Asal Bagheri, auteure de la thèse « Les relations homme/femme dans le cinéma iranien postrévolutionnaire« , rappelle que, bien que sa diffusion a posteriori l’ai fait raisonner avec l’actualité socio-politique iranienne de 2024, le scénario a été écrit avant le mouvement de contestation Femme, vie, liberté, survenu en septembre 2022 suite à l’assassinat de Mahsa Amini par la Police des moeurs.
Avec une grande pertinence, elle met le film en écho avec l’évolution / la radicalisation de la société civile téhérane, en rappelant combien la force singulière de ce cinéma tient à sa propension d’être au diapason avec les changements de sa société.
Pour explorer cette concordance entre le cinéma indépendant et les mouvements sociaux, elle met en exergue notamment le mouvement underground cinématographique iranien, apparu en 2009 dans la filiation du mouvement vert (soulèvement d’insurrection citoyenne contre la corruption électorale).

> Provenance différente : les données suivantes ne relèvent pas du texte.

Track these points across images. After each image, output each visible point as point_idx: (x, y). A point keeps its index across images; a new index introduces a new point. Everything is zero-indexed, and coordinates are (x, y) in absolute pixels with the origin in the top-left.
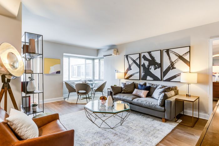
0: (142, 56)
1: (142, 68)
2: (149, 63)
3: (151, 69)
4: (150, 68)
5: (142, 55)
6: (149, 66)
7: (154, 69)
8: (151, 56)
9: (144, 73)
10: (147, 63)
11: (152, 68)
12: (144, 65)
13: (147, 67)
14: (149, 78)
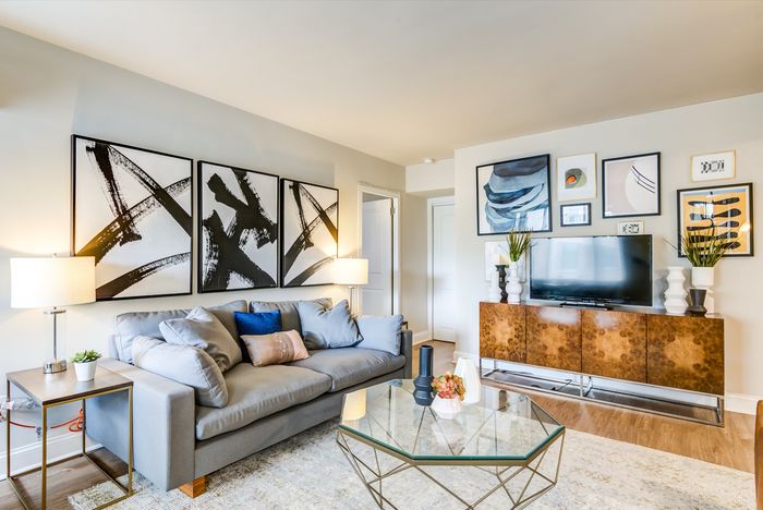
0: (206, 179)
1: (206, 235)
2: (238, 216)
3: (244, 243)
4: (243, 237)
5: (208, 172)
6: (237, 229)
7: (256, 243)
8: (245, 187)
9: (216, 262)
10: (228, 217)
11: (249, 238)
12: (214, 223)
13: (229, 234)
14: (236, 280)
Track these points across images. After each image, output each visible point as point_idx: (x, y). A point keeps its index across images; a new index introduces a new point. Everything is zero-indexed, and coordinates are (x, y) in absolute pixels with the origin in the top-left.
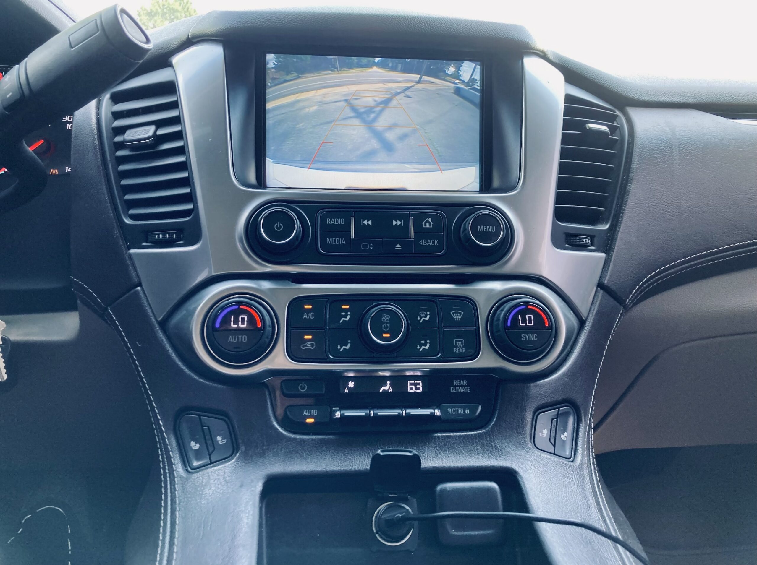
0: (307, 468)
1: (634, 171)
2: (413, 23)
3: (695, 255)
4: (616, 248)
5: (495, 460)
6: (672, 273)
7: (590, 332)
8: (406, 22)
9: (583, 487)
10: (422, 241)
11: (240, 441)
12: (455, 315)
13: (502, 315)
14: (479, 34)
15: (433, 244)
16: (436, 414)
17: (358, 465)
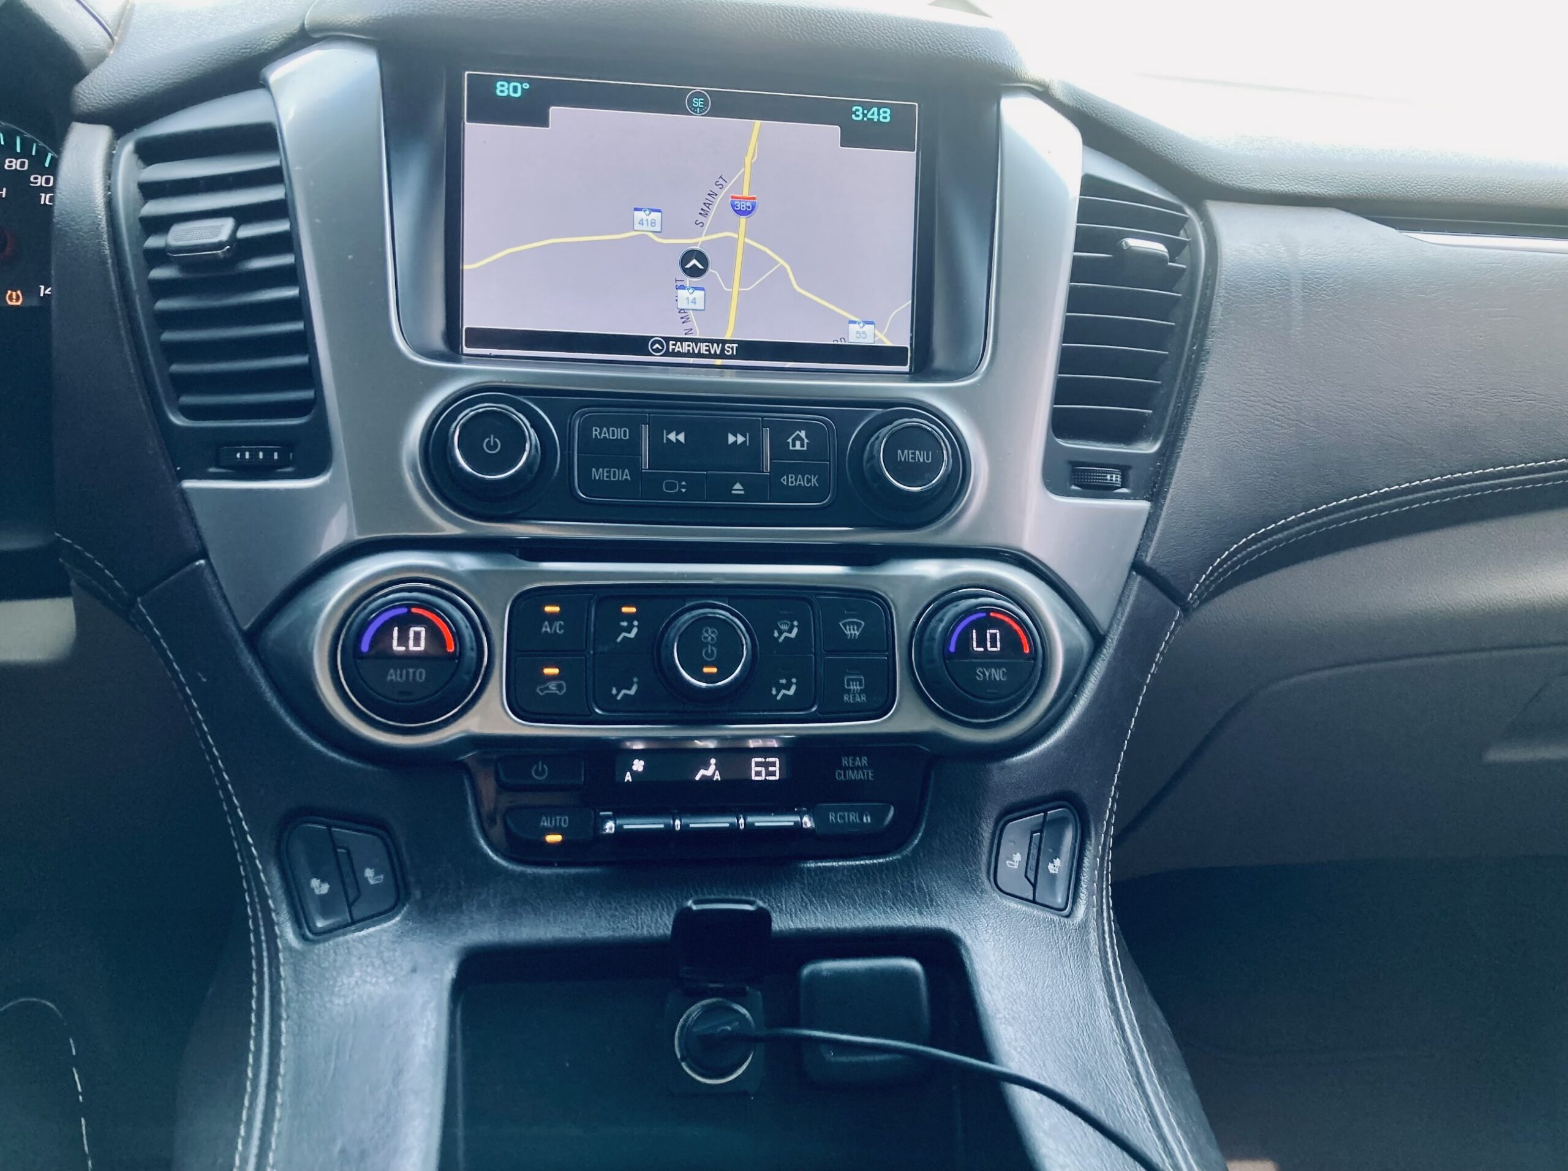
0: (546, 933)
1: (1213, 336)
2: (777, 21)
3: (1324, 506)
4: (1171, 490)
5: (917, 915)
6: (1280, 541)
7: (1114, 657)
8: (763, 18)
9: (1086, 967)
10: (785, 477)
11: (411, 879)
12: (848, 628)
13: (940, 629)
14: (912, 48)
15: (808, 484)
16: (804, 826)
17: (649, 926)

Son analyse du film se concentre ensuite sur le regard que les cinéastes porte sur le corps de la femme, en opposition à la République islamique et, a fortiori, du désir féminin.
Et par-delà ce cas très spécifique à l’Iran, sachant combien, comme disait le poète Miguel Torga, “l’universel, c’est le local moins les murs”, elle rappelle le rayonnement universel du regard des cinéastes sur la condition d’une femme senior sujette à retrouver du désir.
Enfin, parmi une analyse assez détaillée de ce que le film évoque des secrets privés de la société iranienne, on y apprend, non sans surprise, que, grâce aux réseaux sociaux, le film a été un “énorme succès” en Iran.
Ensuite, vraisemblablement capté via appel vidéo, les deux cinéastes évoquent rapidement leur processus créatif. Pêle-mêle, il en ressort que leur volonté de faire le film est survenue lorsqu’ils ont voulu représenter les petits moments du quotidien qu’ils chérissent ; le gâteau du film a été inspiré par la mère de la cinéaste. Il incarne pour eux la douceur de la vie. Ils sont désormais interdits de travail et de sortie du territoire depuis 20 mois au moment de l’entretien.
Fort de ces bonii, ce nouvel avatar du cinéma iranien confirme à la fois la grandeur de cette cinématographie du Moyen-Orient et la nécessité, d’autant plus impérieuse après la « Guerre des 12 jours », des artistes iraniens à témoigner de la vérité de leurs contemporains.
Mon Gâteau préféré de Maryam Moghaddam & Behtash Sanaeeha. 2024. Iran/Suède/France. Disponible en DVD le 11/06/25.